Growth hormone and insulin-like growth factor-I play important roles in regulating bone metabolism and bone mineral density in adulthood. However, the effect of excess growth hormone on bone metabolism and bone mineral density is not fully understood. Here, we investigated the long-term changes in bone metabolism and bone mineral density after a rapid decline in growth hormone levels due to transsphenoidal surgery in acromegalic patients. Eighteen acromegalic patients (10 males and 8 females) who underwent transsphenoidal surgery were enrolled in this prospective study. Bone formation marker (serum bone alkaline phosphatase), bone resorption marker (urinary type I collagen cross-linked N-telopeptide), and bone mineral density were measured before surgery and at 3 months, 1 year, and 3 years after transsphenoidal surgery.
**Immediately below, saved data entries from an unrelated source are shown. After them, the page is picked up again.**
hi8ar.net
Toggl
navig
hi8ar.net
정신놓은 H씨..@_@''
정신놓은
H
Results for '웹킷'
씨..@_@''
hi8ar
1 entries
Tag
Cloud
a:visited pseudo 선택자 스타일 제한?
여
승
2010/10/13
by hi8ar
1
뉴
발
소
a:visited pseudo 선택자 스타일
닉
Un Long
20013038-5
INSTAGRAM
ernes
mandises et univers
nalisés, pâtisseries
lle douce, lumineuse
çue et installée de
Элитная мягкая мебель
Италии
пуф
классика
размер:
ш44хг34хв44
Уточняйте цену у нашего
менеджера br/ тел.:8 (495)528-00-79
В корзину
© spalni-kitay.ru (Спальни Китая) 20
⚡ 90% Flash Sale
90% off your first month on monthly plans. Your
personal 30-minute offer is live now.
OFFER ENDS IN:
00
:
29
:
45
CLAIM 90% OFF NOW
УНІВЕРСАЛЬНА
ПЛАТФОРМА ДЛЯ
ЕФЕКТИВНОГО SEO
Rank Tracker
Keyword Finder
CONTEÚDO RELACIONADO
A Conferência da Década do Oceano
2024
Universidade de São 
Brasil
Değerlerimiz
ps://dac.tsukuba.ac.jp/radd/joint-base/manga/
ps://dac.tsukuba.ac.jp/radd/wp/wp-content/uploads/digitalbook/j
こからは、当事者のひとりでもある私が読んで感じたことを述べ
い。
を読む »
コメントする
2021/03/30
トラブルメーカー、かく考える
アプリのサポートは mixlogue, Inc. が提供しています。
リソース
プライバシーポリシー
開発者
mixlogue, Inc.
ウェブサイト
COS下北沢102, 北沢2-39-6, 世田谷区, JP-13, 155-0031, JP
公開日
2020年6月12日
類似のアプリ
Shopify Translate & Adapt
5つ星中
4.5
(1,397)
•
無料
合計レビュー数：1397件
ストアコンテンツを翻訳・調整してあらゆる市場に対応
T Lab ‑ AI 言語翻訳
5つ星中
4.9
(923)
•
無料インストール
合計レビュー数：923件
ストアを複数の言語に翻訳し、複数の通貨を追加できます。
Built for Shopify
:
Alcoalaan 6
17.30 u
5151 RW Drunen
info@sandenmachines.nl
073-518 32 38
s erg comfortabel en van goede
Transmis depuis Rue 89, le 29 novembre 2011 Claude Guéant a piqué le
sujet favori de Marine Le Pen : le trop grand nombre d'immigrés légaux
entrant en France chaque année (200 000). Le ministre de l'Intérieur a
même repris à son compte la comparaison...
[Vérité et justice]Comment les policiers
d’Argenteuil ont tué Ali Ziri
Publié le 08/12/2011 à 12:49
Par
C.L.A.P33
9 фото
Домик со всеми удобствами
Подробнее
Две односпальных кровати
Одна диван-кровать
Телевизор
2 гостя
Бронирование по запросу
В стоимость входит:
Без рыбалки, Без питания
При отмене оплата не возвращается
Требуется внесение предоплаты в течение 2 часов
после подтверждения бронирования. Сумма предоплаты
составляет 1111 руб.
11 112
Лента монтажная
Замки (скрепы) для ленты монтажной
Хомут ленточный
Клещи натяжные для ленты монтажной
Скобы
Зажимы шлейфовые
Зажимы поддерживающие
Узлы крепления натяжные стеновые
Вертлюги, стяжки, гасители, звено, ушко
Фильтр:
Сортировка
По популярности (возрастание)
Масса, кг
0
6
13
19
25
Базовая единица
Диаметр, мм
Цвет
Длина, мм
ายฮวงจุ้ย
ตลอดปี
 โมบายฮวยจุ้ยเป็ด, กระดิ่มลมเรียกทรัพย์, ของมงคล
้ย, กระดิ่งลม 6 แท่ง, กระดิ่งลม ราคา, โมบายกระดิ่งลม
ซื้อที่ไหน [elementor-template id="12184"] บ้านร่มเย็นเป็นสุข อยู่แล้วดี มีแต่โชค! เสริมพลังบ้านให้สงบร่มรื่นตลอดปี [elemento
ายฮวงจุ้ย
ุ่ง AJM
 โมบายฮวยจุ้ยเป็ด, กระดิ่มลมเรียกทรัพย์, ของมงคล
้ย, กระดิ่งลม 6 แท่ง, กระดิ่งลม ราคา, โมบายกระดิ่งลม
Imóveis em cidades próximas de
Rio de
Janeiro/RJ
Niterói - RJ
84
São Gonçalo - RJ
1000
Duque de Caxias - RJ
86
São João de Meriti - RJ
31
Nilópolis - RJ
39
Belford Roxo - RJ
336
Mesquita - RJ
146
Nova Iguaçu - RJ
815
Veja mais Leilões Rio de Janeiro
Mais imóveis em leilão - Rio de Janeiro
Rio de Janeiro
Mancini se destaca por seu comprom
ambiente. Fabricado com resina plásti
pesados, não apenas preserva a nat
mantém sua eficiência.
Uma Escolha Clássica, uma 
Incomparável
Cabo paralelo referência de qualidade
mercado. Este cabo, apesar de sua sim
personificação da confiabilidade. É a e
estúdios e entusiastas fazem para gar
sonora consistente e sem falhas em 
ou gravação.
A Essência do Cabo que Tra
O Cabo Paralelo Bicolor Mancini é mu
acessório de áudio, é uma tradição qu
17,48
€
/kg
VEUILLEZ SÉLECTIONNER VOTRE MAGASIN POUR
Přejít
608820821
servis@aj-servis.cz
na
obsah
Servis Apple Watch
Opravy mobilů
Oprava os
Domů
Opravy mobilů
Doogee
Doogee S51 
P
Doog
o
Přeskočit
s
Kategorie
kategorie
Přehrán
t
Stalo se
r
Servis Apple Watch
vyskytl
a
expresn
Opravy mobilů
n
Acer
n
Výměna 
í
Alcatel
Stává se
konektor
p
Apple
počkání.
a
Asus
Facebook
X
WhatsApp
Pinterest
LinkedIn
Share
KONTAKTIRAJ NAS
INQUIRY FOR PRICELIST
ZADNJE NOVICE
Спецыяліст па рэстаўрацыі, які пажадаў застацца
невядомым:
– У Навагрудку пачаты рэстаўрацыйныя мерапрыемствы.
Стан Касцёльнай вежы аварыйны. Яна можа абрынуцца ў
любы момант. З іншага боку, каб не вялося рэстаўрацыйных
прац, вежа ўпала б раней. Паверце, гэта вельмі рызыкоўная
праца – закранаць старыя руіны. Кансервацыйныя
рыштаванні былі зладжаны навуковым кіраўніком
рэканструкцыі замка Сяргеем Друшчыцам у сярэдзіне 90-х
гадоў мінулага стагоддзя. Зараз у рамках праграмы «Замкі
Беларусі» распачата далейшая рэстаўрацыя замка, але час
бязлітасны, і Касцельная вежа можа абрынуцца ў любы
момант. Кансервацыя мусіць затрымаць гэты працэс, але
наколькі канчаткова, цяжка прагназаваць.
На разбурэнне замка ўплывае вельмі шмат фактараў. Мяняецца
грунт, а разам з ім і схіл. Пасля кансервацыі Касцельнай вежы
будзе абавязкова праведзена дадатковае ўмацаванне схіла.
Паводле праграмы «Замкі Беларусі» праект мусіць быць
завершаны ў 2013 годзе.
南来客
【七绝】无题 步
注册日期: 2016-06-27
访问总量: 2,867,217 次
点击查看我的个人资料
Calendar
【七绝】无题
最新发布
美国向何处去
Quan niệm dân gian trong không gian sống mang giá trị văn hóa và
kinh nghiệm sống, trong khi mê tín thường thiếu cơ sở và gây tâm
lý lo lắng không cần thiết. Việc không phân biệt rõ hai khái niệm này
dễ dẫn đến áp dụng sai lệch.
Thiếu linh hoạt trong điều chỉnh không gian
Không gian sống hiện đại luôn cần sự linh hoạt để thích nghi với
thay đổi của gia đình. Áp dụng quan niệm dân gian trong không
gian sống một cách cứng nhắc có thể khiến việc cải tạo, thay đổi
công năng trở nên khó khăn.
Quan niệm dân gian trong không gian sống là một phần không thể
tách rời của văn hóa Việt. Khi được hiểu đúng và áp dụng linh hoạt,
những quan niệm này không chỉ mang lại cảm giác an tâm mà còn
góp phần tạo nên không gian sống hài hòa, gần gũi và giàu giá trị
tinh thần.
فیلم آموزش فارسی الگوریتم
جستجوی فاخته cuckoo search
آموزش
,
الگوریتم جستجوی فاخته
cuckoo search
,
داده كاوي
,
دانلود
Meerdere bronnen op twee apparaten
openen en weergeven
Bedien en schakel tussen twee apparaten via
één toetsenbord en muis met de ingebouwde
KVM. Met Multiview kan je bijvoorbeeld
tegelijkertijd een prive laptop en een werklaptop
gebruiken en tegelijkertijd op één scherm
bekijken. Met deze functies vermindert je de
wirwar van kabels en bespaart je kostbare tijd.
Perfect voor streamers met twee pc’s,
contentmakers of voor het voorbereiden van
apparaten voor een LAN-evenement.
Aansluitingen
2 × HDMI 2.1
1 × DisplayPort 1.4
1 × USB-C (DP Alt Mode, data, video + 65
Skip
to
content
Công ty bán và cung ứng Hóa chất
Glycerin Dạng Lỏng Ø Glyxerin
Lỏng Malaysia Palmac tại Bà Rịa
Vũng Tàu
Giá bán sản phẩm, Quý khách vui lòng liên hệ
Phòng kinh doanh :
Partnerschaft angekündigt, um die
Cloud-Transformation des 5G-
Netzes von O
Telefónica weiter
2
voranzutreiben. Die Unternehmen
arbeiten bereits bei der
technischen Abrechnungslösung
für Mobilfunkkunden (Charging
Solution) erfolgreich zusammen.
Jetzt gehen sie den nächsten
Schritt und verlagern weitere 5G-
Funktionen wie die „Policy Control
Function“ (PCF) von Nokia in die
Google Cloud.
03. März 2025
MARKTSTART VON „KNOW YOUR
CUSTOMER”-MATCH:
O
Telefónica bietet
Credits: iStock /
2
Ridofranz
While both serum bone alkaline phosphatase and urinary type I collagen cross-linked N-telopeptide levels decreased significantly after surgery, serum bone alkaline phosphatase/urinary type I collagen cross-linked N-telopeptide ratio was significantly increased at 3 months and 3 years after surgery. Bone mineral density did not change markedly after surgery. In conclusion, the rapid decline in growth hormone levels following transsphenoidal surgery had no marked effect on bone mineral density for up to 3 years, despite significant changes in levels of bone turnover makers post-surgery.